● **Job item**
Only the lines from the first line of the entries through the line with "del nuevo catálogo" belong in the answer, each restated word for word and without pictures.

━━ Material provided

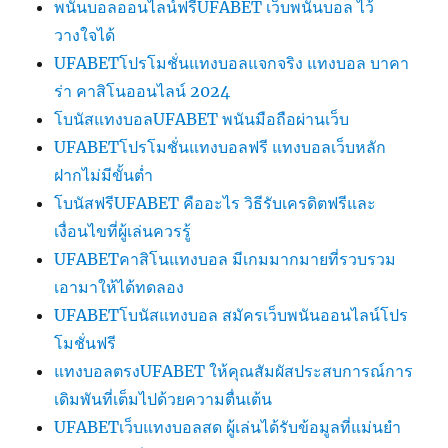
พนันบอลออนไลน์ฟรีUFABET เว็บพนันบอล ไว้
วางใจได้
UFABETโปรโมชั่นแทงบอลแจกจริง แทงบอล บาคา
ร่า คาสิโนออนไลน์ 2024
โบนัสแทงบอลUFABET พนันมือถือผ่านเว็บ
UFABETโปรโมชั่นแทงบอลฟรี แทงบอลเว็บหลัก
ฝากไม่มีขั้นต่ำ
โบนัสฟรีUFABET คืออะไร วิธีรับเครดิตฟรีและ
เงื่อนไขที่ผู้เล่นควรรู้
UFABETคาสิโนแทงบอล มีเกมมากมายที่รวบรวม
เอามาให้ได้ทดลอง
UFABETโบนัสแทงบอล สมัครเว็บพนันออนไลน์โปร
โมชั่นฟรี
แทงบอลตรงUFABET ให้คุณสัมผัสประสบการณ์การ
เดิมพันที่เต็มไปด้วยความตื่นเต้น
UFABETเว็บแทงบอลสด ผู้เล่นได้รับข้อมูลที่แม่นยำ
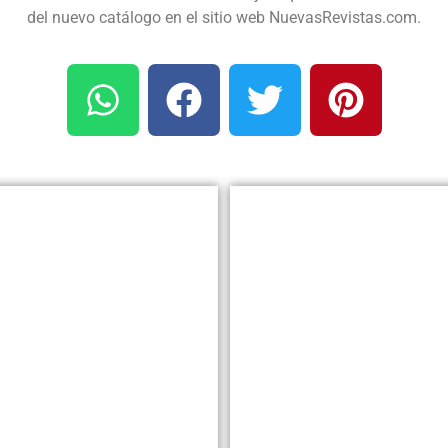
del nuevo catálogo en el sitio web NuevasRevistas.com.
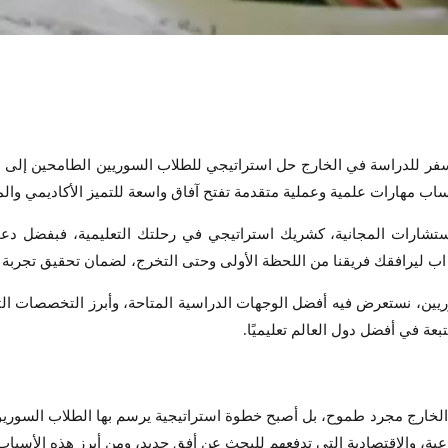
سفر للدراسة في الخارج حل استراتيجي للطلاب السوريين الطامحين إلى م
اب مهارات علمية وعملية متقدمة تفتح آفاق واسعة للتميز الأكاديمي والم
لخدمات التعليمية والاستشارات المجانية، كشريك استراتيجي في رحلتك التعليمية، فب
 ليرافقك فريقنا من اللحظة الأولى وحتى التخرج، لضمان تحقيق تجربة أك
ين، نستعرض فيه أفضل الوجهات الدراسية المتاحة، وأبرز التخصصات التي 
بعة في أفضل دول العالم تعليميًا.
الخارج مجرد طموح، بل أصبح خطوة استراتيجية يرسم بها الطلاب السوريون
اعية، والاقتصادية التي تدفعهم للبحث عن أفق جديد، ومن أبرز هذه الأسباب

━━━━

● **Your solution**
พนันบอลออนไลน์ฟรีUFABET เว็บพนันบอล ไว้
วางใจได้
UFABETโปรโมชั่นแทงบอลแจกจริง แทงบอล บาคา
ร่า คาสิโนออนไลน์ 2024
โบนัสแทงบอลUFABET พนันมือถือผ่านเว็บ
UFABETโปรโมชั่นแทงบอลฟรี แทงบอลเว็บหลัก
ฝากไม่มีขั้นต่ำ
โบนัสฟรีUFABET คืออะไร วิธีรับเครดิตฟรีและ
เงื่อนไขที่ผู้เล่นควรรู้
UFABETคาสิโนแทงบอล มีเกมมากมายที่รวบรวม
เอามาให้ได้ทดลอง
UFABETโบนัสแทงบอล สมัครเว็บพนันออนไลน์โปร
โมชั่นฟรี
แทงบอลตรงUFABET ให้คุณสัมผัสประสบการณ์การ
เดิมพันที่เต็มไปด้วยความตื่นเต้น
UFABETเว็บแทงบอลสด ผู้เล่นได้รับข้อมูลที่แม่นยำ
del nuevo catálogo en el sitio web NuevasRevistas.com.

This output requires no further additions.